# Maximum computers per circuit



## Edrick (Jun 6, 2010)

I don't know about code based, but speaking from the computer side it wouldn't make practical sense to stuff as many as you can on one circuit. Although right now those computers may only take up 550W or 350W based on half load. What about 5 years from now? 10 years? Computer power supplies keep increasing in wattage.


----------



## nitro71 (Sep 17, 2009)

Basic integrated video computer doesn't use 300 or 500 watts.

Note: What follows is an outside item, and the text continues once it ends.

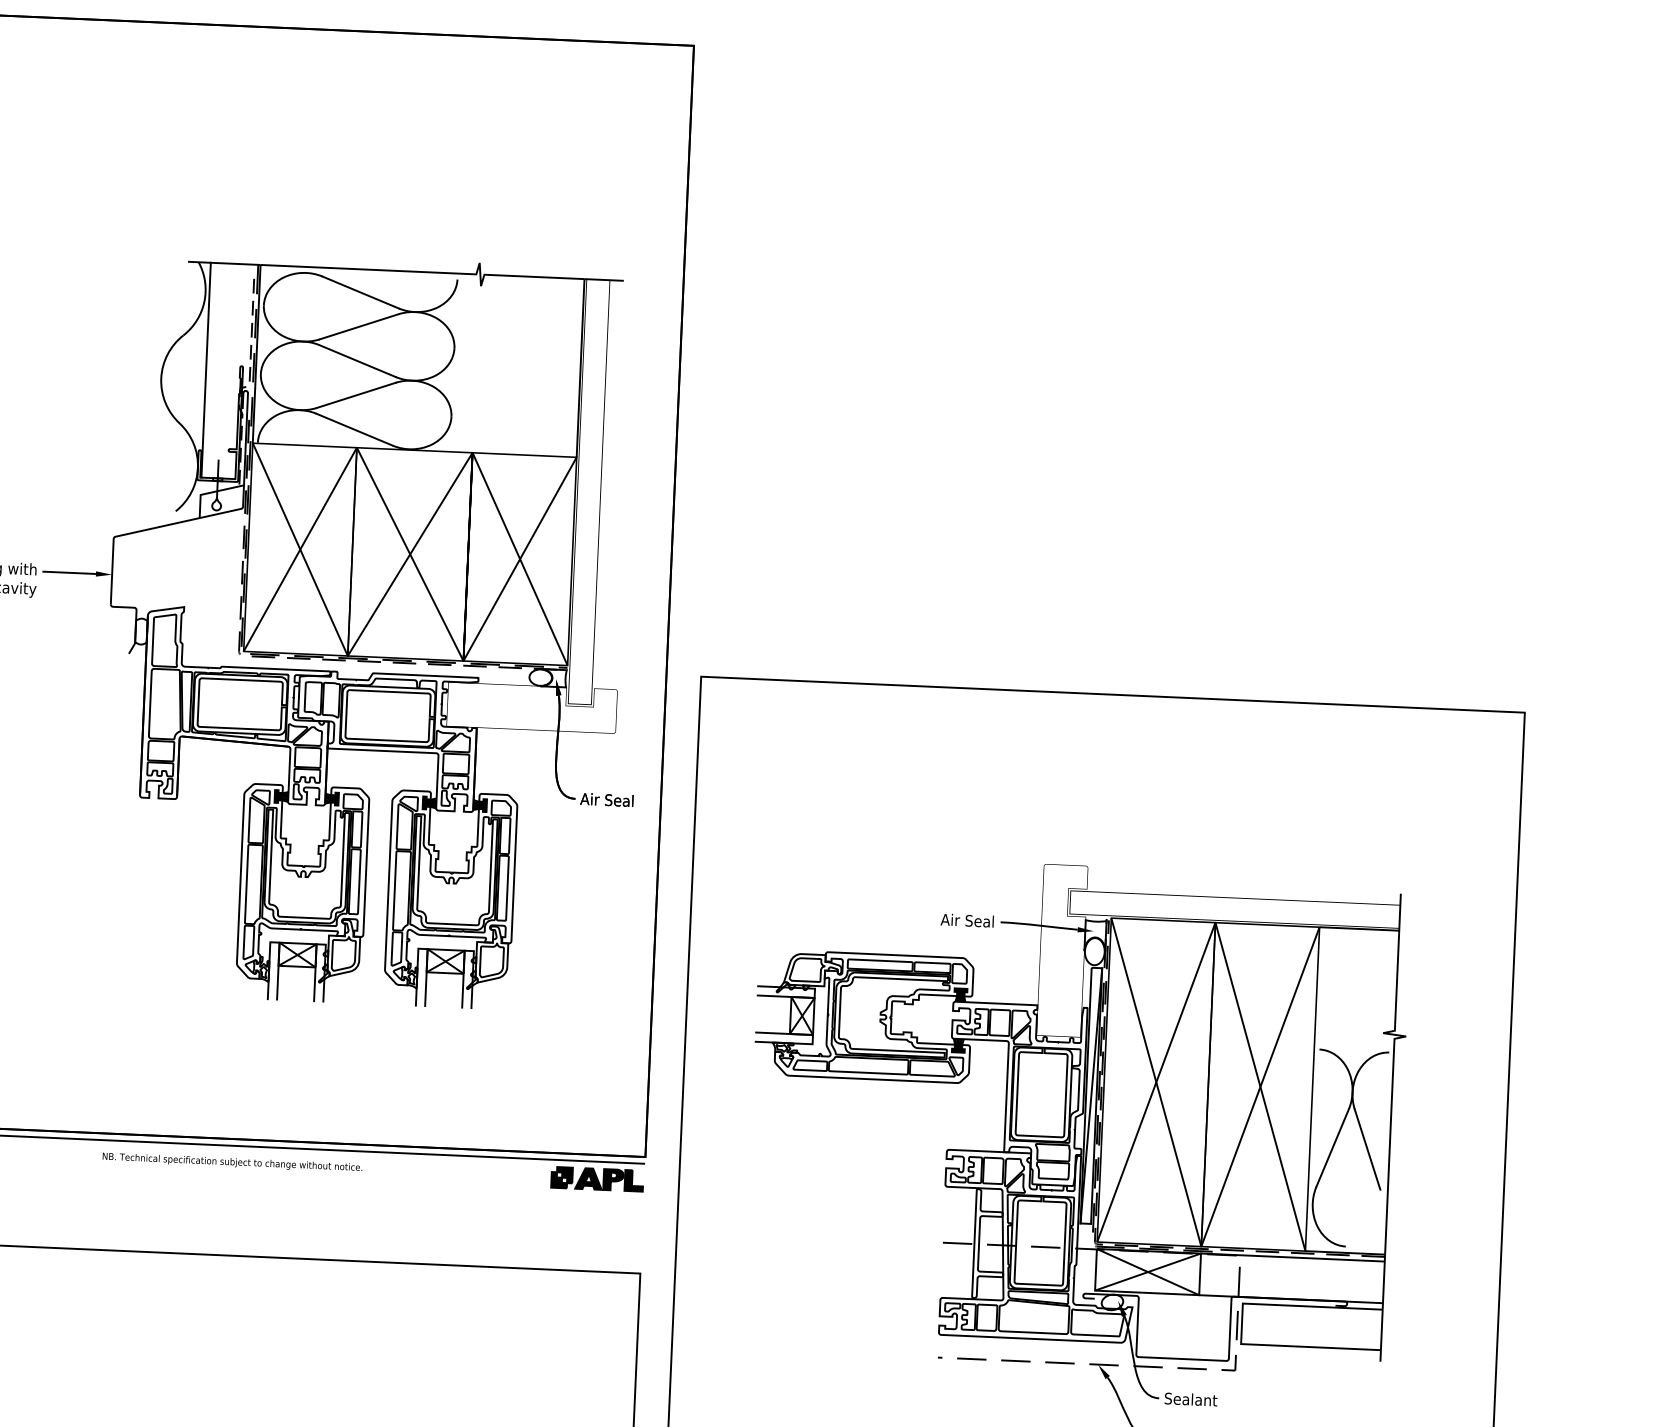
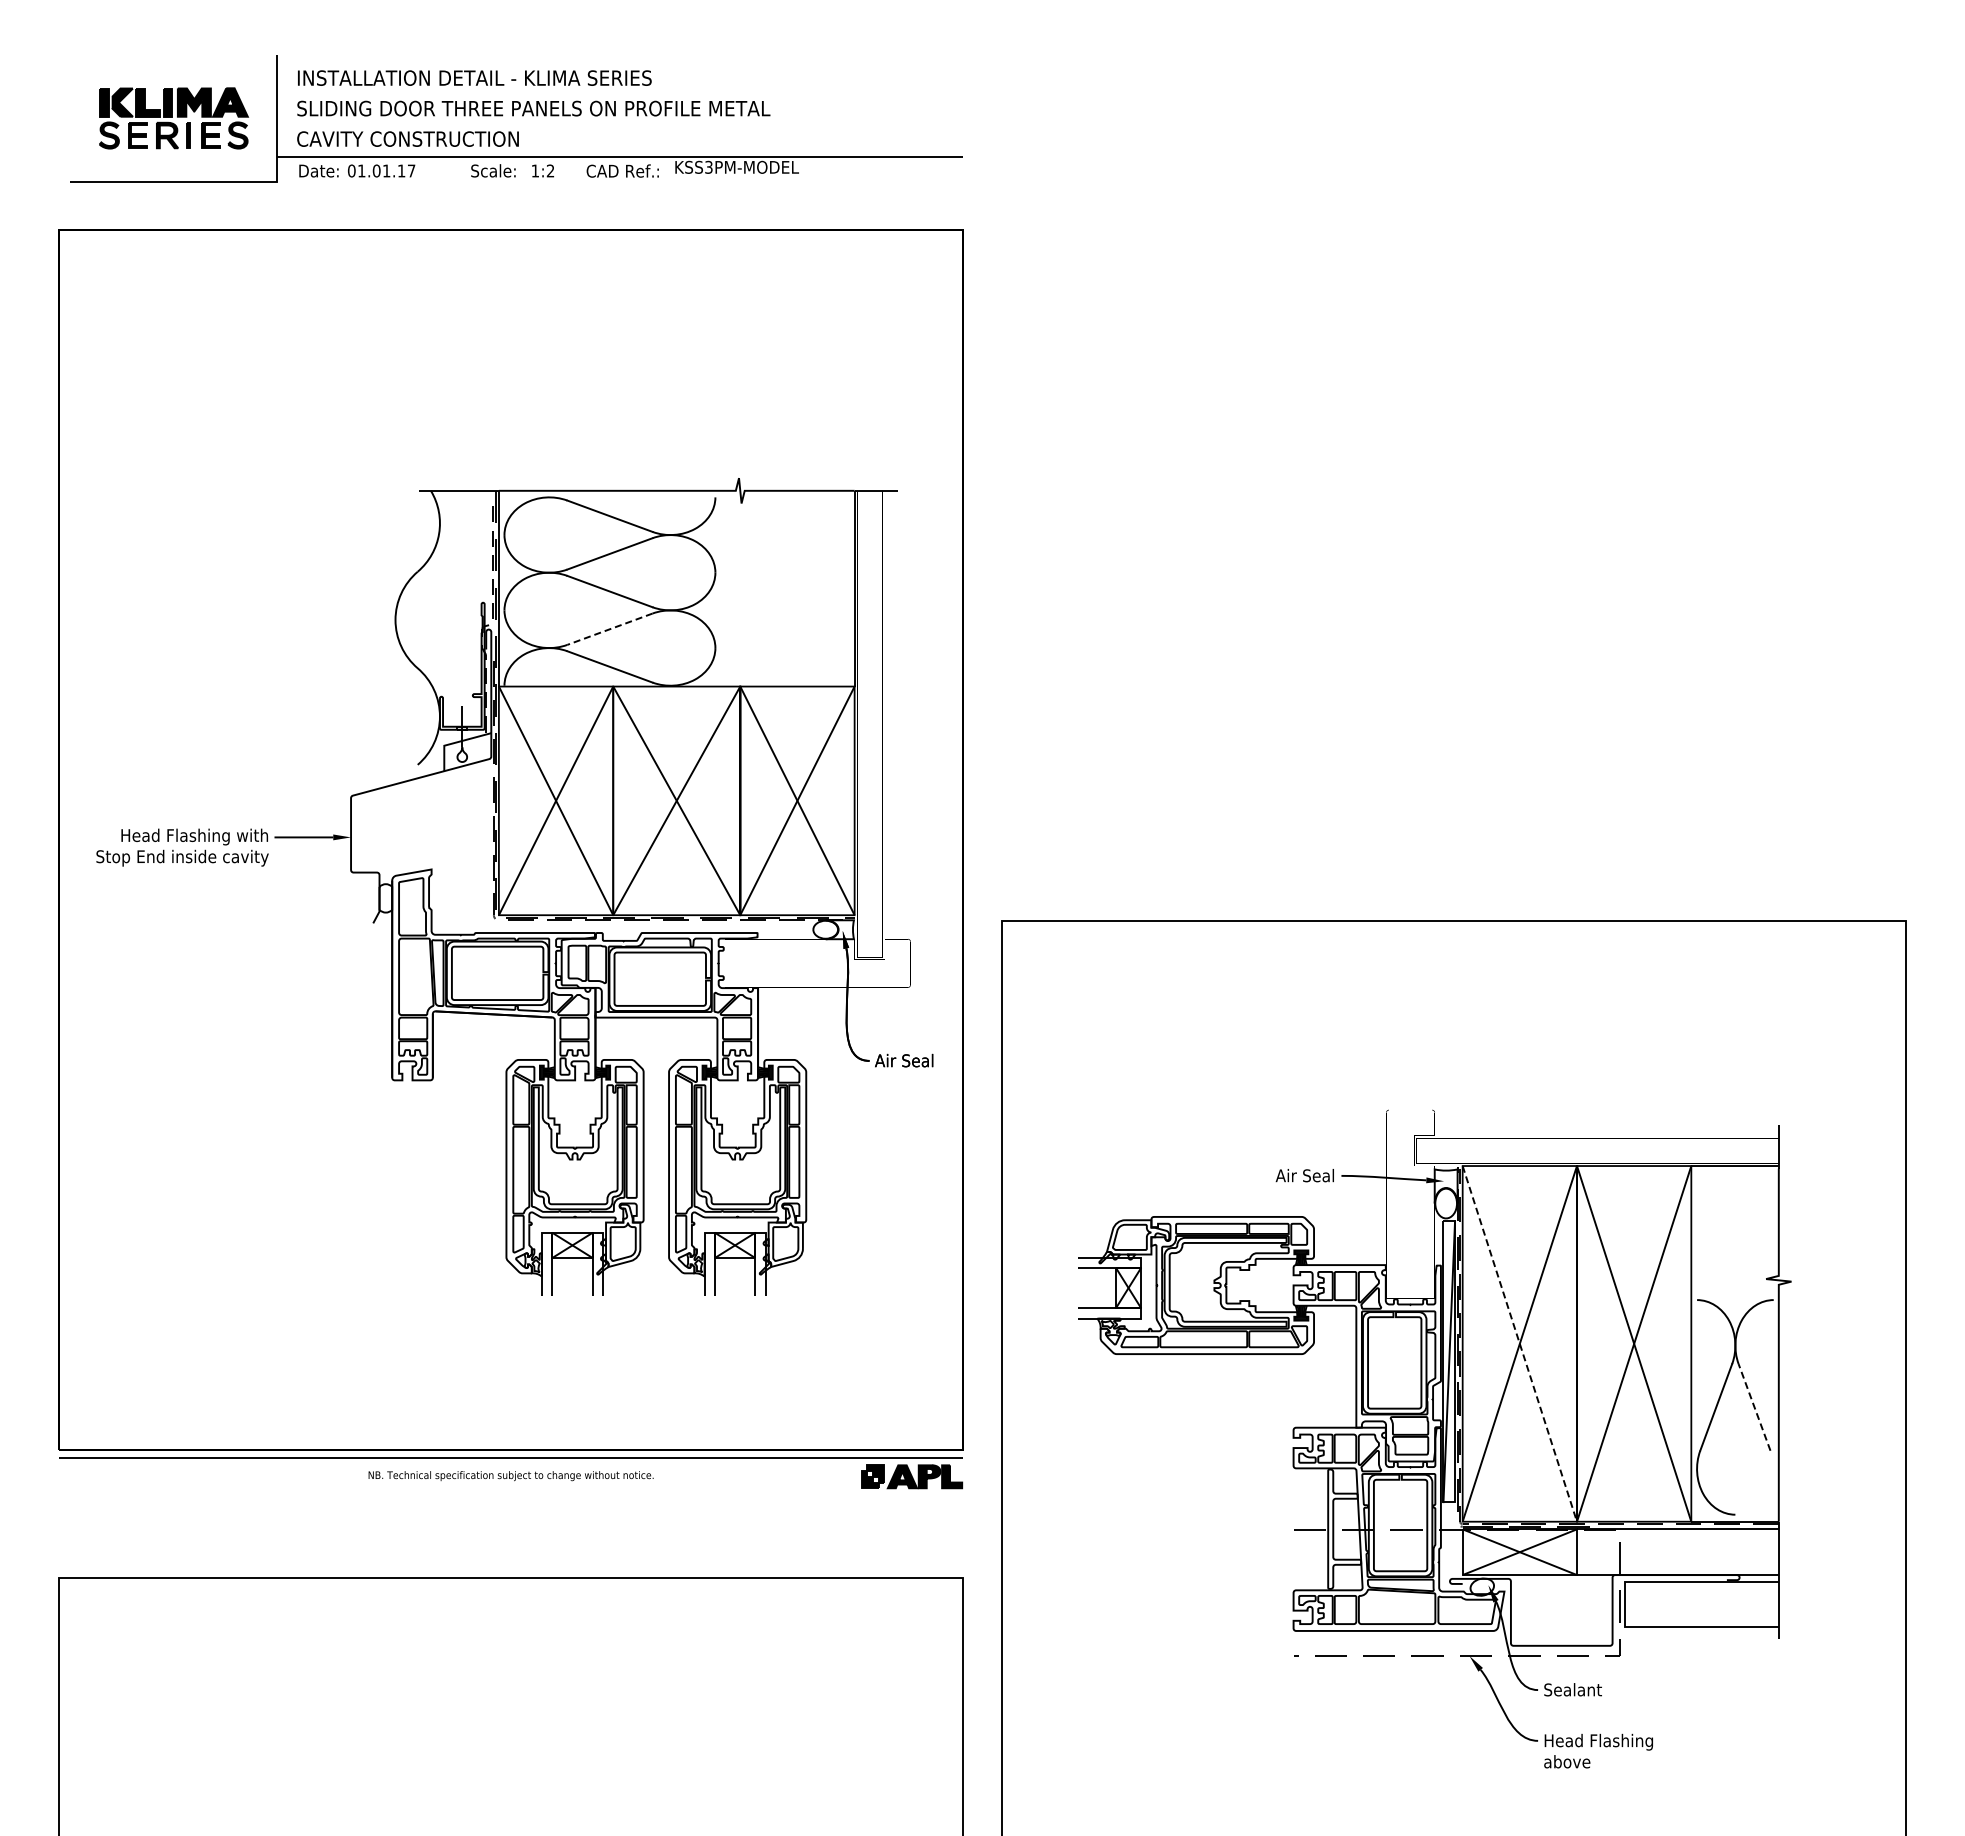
line: (206, 369) -> (444, 608), removed
line: (355, 395) -> (609, 629), solid -> dashed
line: (1156, 1082) -> (1519, 1343), solid -> dashed
line: (1367, 1148) -> (1754, 1406), solid -> dashed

I'm not sure on the new LCD monitors but I'd bet those computer use under 300 watts total each.


----------



## HARRY304E (Sep 15, 2010)

guitarboyled said:


> Apparently when it comes to computers I can exceed the load of a circuit.
> I figure these days desktops power supplies are around 550W and monitors around 150W. For a total of 700W.
> On a normal 15 Amp circuit (120V) there's 1800 Watts available of non continuous load.
> I figure I can easily put two computers per circuit (These are stations without the possibility to add any other hardware like printers, etc.)
> ...



Only if all 5 are not over loaded at once:laughing:


----------



## rexowner (Apr 12, 2008)

AFAIK, these are switching power supplies that are not going to
be drawing their maximum rated capacity, the draw will based on
what is actually connected/in use.


----------